5. Be aware of budgets and costs, and make your case to the CFO. Data protection in a virtual environment isn’t free, nor does it come cheaply. That’s why, with budget restrictions and constriction more prevalent than ever, you need to be able to make a business case for extending and deepening your virtualization efforts. That means you need to track the cost of managing and maintaining a VM on a yearly basis. You need to know the cost of deploying a new virtualized app. And you need to be well versed in all the other costs that are apportioned from your operating budget. Chances are, your finance department is looking over your shoulder. To convince them to invest more in IT (and give you the funds necessary for virtualized data protection), you need to speak their language.

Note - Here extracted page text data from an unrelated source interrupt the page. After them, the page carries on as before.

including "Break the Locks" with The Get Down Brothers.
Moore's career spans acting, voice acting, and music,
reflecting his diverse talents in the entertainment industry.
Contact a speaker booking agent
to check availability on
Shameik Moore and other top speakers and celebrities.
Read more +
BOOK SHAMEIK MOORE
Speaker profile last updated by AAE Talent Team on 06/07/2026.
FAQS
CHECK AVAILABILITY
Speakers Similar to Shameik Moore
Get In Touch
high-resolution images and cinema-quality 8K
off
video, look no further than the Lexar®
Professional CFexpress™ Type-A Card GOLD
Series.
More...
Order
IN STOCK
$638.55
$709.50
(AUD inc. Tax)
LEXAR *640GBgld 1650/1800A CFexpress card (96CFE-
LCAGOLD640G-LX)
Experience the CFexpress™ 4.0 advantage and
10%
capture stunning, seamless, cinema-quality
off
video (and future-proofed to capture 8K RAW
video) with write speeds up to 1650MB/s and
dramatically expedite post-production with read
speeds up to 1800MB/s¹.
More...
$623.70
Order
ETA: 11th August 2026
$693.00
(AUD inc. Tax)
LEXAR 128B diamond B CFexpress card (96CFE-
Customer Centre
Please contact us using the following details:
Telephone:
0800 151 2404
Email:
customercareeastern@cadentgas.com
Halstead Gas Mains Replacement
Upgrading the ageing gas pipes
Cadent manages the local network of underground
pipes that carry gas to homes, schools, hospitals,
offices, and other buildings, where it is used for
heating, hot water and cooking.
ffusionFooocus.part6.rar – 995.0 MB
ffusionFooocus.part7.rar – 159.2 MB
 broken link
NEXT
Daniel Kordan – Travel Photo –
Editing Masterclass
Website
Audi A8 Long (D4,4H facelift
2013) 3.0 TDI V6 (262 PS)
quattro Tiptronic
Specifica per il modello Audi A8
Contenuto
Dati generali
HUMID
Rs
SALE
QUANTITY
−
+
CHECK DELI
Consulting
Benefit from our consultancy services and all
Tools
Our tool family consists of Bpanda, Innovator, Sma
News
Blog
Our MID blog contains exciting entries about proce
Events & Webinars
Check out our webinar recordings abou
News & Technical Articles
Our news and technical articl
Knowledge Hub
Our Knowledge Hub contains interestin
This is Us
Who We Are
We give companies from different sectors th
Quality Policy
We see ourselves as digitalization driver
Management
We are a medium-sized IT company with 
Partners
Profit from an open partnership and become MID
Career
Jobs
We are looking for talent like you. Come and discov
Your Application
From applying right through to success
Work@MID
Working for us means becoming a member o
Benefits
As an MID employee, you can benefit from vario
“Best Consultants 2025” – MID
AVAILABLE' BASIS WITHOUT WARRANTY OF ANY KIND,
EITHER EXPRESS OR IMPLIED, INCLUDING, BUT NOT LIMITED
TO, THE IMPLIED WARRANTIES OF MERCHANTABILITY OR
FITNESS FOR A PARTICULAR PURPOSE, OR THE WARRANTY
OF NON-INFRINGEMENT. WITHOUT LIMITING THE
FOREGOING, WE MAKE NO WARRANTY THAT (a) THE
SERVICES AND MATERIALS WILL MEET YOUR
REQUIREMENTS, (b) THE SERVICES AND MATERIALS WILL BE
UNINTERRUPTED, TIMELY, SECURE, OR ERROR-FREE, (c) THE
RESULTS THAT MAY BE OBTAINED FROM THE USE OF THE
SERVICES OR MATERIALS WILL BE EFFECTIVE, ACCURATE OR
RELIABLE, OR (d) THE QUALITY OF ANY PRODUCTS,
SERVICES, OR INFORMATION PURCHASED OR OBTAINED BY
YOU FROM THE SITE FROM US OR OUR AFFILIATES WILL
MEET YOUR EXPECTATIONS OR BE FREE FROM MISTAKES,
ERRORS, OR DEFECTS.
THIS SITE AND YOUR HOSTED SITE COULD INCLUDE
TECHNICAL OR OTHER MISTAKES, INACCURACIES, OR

6. Investigate which vendors offer you virtualization backup solutions that are optimal for your business. In general, there are several rules of thumb to go by:

  • Employ a single solution for data protection and disaster recovery (DR) for physical and virtual servers.
  • Give yourself the choice of protecting your data by backing up from the host, or backing up from within the VM.
  • Put an automatic disaster recovery plan in place, and simplify your restore operations, with a solution that’s specifically tailored to the needs of businesses like yours.
  • Implement full-scale or file-level recovery for both agent-less and agent-based backups.
  • Take advantage of integrated deduplication for saving disk capacity and reducing network traffic.
  • Utilize powerful migration capabilities that enable you to go physical-to-virtual, virtual-to- virtual, virtual-to-physical, and to and from the cloud.
  • Maximize your flexibility with a vendor-neutral solution that doesn’t lock you in — and instead, gives you cross-hypervisor data migration, backup and DR.

7. Peer into the future, and seek out solutions that will evolve with your company. It’s the way to maintain your rigorous standards for data protection as new IT technologies and processes are introduced in the years to come.